Taradel’s director of marketing, Chris Barr, argues that the customer journey is as important as ever, largely because of machine learning.

“With such vast amounts of data available, it is now possible for marketers to create a positive feedback loop. By tracking and tweaking the customer journey, you capture new data, which can then be used to further optimize and improve the customer journey,” he said. “Fundamentally, nothing has changed. Customers still go through the same journey—awareness, interest, research, and purchase decision-making.”

That’s not to say that any customer journey is, or should ever be, set in stone. Journeys should encompass a collection of insights and customer data, treated as an evolving reference point.

“As your customers demonstrate new patterns or your design triggers new flows, your customer journey should be updated accordingly,” Ruane said. “A single monolithic customer journey sets you up for tunnel vision.”

Evolving Journey

CMO of Chanty, Olga Mykhoparkina, said that while it is difficult to predict every customer’s journey, it’s a massive opportunity to strengthen your brand.

“Customer journeys represent the ideal path customers take from the first interaction with your product until the moment they become a satisfied user,” she said. “All companies should work on their customer journeys simply because it will let them see the bigger picture. If there are any issues with the product or onboarding, you will be able to see them before they actually happen because you’ve encountered them while you were creating the customer journey.”
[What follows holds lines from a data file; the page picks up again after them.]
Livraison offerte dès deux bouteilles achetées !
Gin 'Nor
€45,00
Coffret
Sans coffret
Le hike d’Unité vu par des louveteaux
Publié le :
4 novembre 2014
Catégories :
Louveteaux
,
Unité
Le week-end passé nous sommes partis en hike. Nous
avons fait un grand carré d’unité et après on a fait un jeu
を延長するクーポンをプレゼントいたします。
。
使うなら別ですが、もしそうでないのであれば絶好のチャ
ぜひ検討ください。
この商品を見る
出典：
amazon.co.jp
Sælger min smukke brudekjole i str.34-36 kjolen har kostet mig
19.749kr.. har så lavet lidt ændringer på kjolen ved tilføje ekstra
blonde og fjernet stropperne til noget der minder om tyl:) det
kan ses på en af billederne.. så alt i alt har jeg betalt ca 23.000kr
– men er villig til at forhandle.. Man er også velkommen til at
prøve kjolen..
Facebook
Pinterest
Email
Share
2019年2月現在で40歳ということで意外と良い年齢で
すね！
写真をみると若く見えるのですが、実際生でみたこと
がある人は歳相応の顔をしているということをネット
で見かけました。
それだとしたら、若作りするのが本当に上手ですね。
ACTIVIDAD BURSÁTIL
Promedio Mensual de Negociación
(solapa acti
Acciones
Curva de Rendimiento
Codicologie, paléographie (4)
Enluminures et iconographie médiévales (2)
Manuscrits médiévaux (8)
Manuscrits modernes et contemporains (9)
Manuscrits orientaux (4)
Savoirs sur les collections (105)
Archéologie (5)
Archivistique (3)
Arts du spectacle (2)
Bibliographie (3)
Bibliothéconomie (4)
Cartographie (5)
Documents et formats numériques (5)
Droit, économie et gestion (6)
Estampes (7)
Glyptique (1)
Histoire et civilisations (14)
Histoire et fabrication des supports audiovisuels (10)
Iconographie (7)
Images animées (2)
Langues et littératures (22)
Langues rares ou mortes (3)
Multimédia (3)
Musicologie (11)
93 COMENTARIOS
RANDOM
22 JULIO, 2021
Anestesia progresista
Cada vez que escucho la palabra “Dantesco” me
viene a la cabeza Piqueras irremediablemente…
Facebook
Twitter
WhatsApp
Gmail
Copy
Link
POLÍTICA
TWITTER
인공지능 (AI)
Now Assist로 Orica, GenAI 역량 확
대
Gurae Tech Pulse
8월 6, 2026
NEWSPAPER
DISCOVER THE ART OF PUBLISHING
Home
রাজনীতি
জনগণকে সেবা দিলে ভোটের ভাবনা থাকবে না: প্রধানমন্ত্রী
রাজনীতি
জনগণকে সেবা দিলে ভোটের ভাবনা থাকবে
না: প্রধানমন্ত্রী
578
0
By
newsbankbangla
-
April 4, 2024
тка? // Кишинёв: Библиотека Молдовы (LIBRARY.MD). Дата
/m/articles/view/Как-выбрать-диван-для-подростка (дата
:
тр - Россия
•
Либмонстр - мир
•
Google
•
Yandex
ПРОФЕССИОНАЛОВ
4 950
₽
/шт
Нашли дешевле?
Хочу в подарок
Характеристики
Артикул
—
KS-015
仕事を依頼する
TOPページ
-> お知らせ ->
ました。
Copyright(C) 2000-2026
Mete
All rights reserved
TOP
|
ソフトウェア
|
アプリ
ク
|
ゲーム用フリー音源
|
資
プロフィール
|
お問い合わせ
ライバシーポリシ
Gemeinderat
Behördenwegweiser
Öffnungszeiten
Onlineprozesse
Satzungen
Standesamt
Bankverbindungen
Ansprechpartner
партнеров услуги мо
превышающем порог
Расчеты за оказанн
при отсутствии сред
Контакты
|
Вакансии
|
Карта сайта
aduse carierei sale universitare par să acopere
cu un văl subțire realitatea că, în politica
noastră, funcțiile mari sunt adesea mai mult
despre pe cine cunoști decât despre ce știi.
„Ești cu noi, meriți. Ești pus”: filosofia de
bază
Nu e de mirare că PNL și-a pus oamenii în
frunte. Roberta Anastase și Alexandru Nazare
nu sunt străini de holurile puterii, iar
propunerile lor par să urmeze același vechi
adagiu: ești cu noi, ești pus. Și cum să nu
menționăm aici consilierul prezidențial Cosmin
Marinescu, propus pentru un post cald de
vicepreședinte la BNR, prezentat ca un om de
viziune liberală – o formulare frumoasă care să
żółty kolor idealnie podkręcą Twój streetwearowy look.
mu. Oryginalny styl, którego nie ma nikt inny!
Bill Fukui VP of sales & marketing at Page 1 Solutions, LLC, noted that brands can still model the customer journey to some extent, but it’s become much more involved and multifaceted. Factors such as the key demographics that purchase your products and services, are generally stable. The key change in the customer journey stems from the ever-growing channels allowing consumers to discover a business.

“In order to model this multi-pronged journey effectively, marketers and brands need to analyze where and how users find them (i.e., online search, social media, digital ads) and develop a consistent voice for each of those marketing channels to drive leads and new business,” he said. “Thankfully, there is so much more data available to help identify changes in the steps throughout the customer journey and the ability to customize and segment accordingly. The key is to monitor and update, not set it and forget it.”

Phil Nottingham, director of marketing for Wistia.com’s director of marketing, Phil Nottingham, said Phil Nottingham that it’s sometimes futile to try and accurately map the customer journey out, as today’s consumers take non-linear journeys along the traditional purchase funnel, a difficult metric to measure accurately.

“We’ll get recommendations for products and services through private networks on apps like Slack and Whattsapp, which marketers can never see nor track,” he said. “Therefore, our attempts to value marketing assets in accordance with their funnel positions leads to the overvaluation of channels that tend to be more conversion-centric like email, direct and PPC, while undervaluing everything we’re doing to improve our  brand perception.”

Nevertheless, as marketers, it’s essential to understand the main reasons customers seek out products and discover how best to speak to them, and that means the customer journey will always be essential.

“It’s very necessary for all businesses to have a customer journey to have a consistent flow of income and a full pipeline,” said Kristin Marquet, founder & creative director of the Splendor Studio. “Without a customer journey, how can a business reach new customers, sell to existing customers, and become sustainable? Simply put, it can’t.”